В премьерство Б. В. Штюрмера, выдвинутого Распутиным, германофильской группе удалось довести дело до фактического открытия в Стокгольме тайных русско-германских переговоров. Кайзера представлял банкир граф фон Варбург, Николая II - А. Д. Протопопов (прикрылся участием в парламентской делегации, приглашенной в Англию; "проездом" задержался в шведской столице, якобы по личным делам).

Можно ли, однако, сказать, что Распутин был германским агентом в прямом и непосредственном смысле этого слова?

За 50 с лишним лет этот вопрос задавался не раз, и отвечали на него по-разному.

Бывший глава Временного правительства утверждал:

"Что Распутин лично был немецкий агент или, правильнее сказать, что он был тем лицом, около которого работали не только германофилы, но и немецкие агенты, это для меня не подлежит сомнению" (109).

Бывший кадетский лидер В. А. Маклаков:

"Хвостов в бытность свою министром внутренних дел рассказал мне: он учредил наблюдение за Распутиным, и для него было совершенно ясно, что Распутин окружен людьми, которых подозревали как немецких агентов... Хвостов счел своим долгом доложить об этом государю, и это было причиной его опалы и отставки" (110).

Бывший лидер "Союза 17 октября" А. И. Гучков:

"Если бы нашей внутренней жизнью и жизнью нашей армии руководил германский генеральный штаб, он не делал бы ничего другого, кроме того, что сделала русская правительственная власть, вдохновляемая Распутиным" (111).

Неназванное лицо, участвовавшее в наблюдениях контрразведки за квартирой Распутина:

"Тогда для меня и стало ясно, что его квартира на Гороховой, 64, - это то место, где немцы через свою агентуру получают нужные им сведения" (112).

Мнение же, высказанное еще в двадцатых годах советским историком М.Н. Покровским, таково: не столь уж существенно, брал ли Распутин от немцев деньги или не брал, был он агентом "сознательным" или "бессознательным". Весьма вероятно, что он, имея доступ к кошельку Романовых, самой богатой семьи в России, мог и не польститься на деньги германской разведки.

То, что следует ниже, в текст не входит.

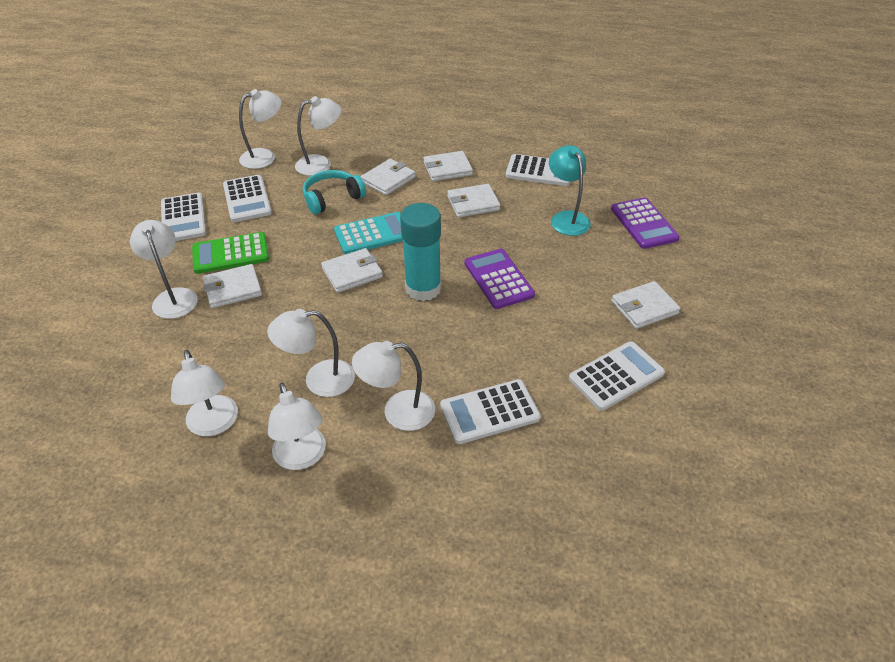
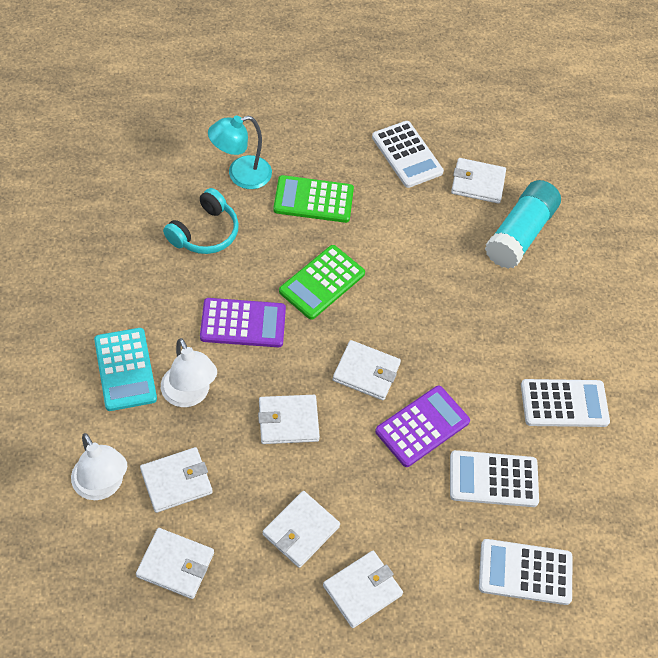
green calculator: 1 -> 2
white calculator: 5 -> 4
white lamp: 7 -> 2
white wallet: 6 -> 7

Будучи по-своему верен Романовым, Распутин мог, им в угоду, продать и предать кого угодно: Антанту, кайзера или свою страну. Радея за Романовых, действуя вместе с ними, за них и от их имени, он под их эгидой торговал и промышлял всем, чти могло обернуться и для династии, и для него самого личной выгодой и прибылью в прямом и переносном смысле этого слова.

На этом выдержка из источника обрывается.